A second former University of Nebraska student regent is seeking a voting membership on the university's governing board.
Ryan Wilkins, who represented the flagship campus's students on the board during the 2002-03 school year, announced his candidacy Monday for the NU Board of Regents District 8 seat, representing most of Douglas County.
The Union Pacific attorney is also a former student-athlete, a member of the UNL Innocents Society and the Farmhouse fraternity and graduated from the College of Business in 2004.
Wilkins, 35, will run against incumbent Regent Hal Daub, a former U.S. congressman and Omaha mayor who first won election to the university board in 2012, and challenger Barbara Weitz, a former UNO instructor and philanthropist who has a building named for her on the Omaha campus.
"Today's average regent is nearly 70 years old," Wilkins said in a statement. "That life experience is rich and valuable, but younger perspectives are important for the board to meaningfully lead on issues affecting the next generation of families and students entering NU's system."
Wilkins and his wife, Jenny, have two young daughters.
Three candidates are running for the District 4 regents seat being vacated by Regent Bob Whitehouse at the end of this year.
Elizabeth O'Connor, a former student regent who represented UNO from 2011-12, will seek the seat representing portions of downtown and south Omaha, as well as Sarpy County.
"It was a true honor to represent Omaha students as a student regent, where I was an advocate for the university to be funded fairly, to spend prudently, and to invest wisely in our future," O'Connor said in a statement. "I'd like to continue that work as a regent."
Larry Bradley, an adjunct professor at UNO and member of the Papio-Missouri River Natural Resources District board, is making his third run at the Board of Regents after unsuccessful attempts in 2006 and 2012.

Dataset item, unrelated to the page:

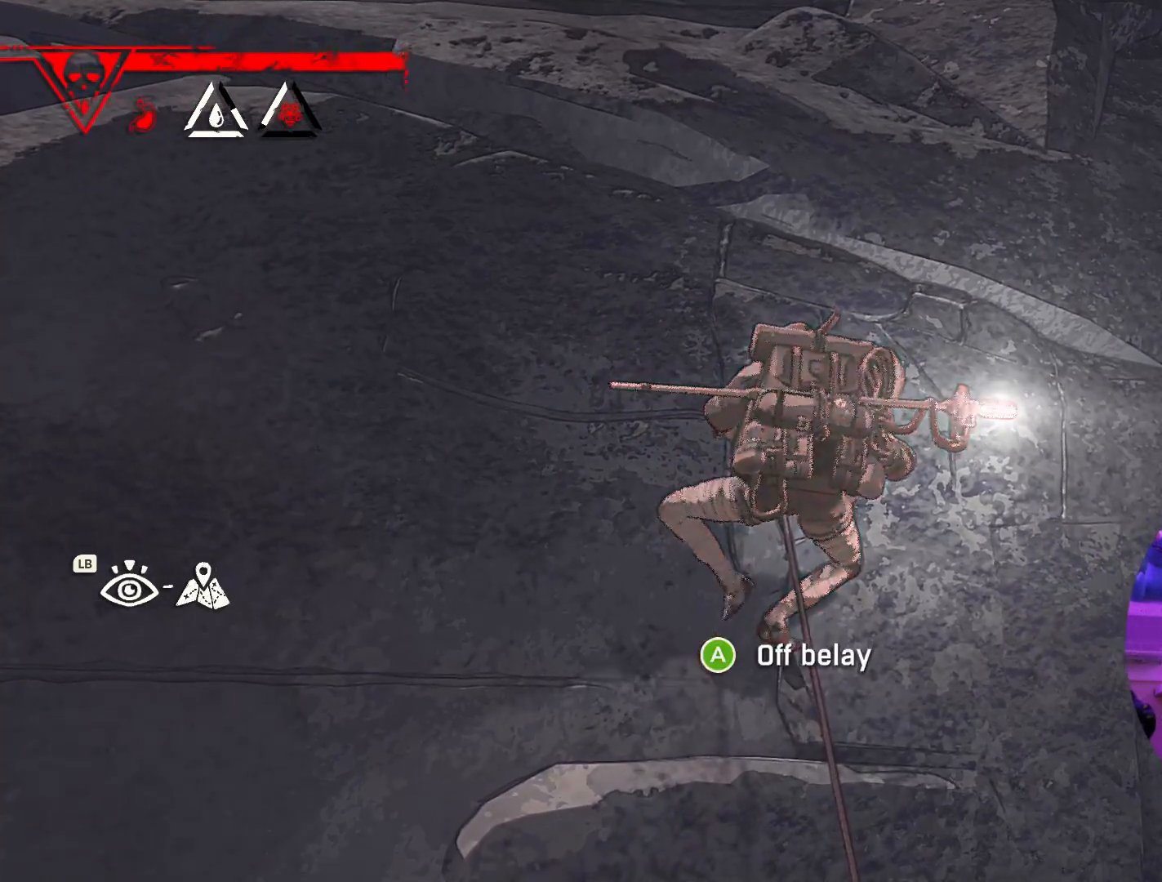
{"dt_ms": 500, "buttons": ["R1"], "left_stick": "center", "right_stick": "center", "events": [[250, "left_stick", "up-left"], [367, "left_stick", "center"], [400, "R1", "down"]]}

"There's a lot of issues that persist," Bradley said in a short interview Monday. Bradley described himself as pro-academic freedom and pro-science and said he is running to protect "civil rights, human rights, students' rights, workers' rights" at the university.
Anne Herman is also seeking election to the District 4 seat, according to the secretary of state, but she could not be reached Monday.
Two candidates in each race will advance from the May 15 primary election to the Nov. 6 general election.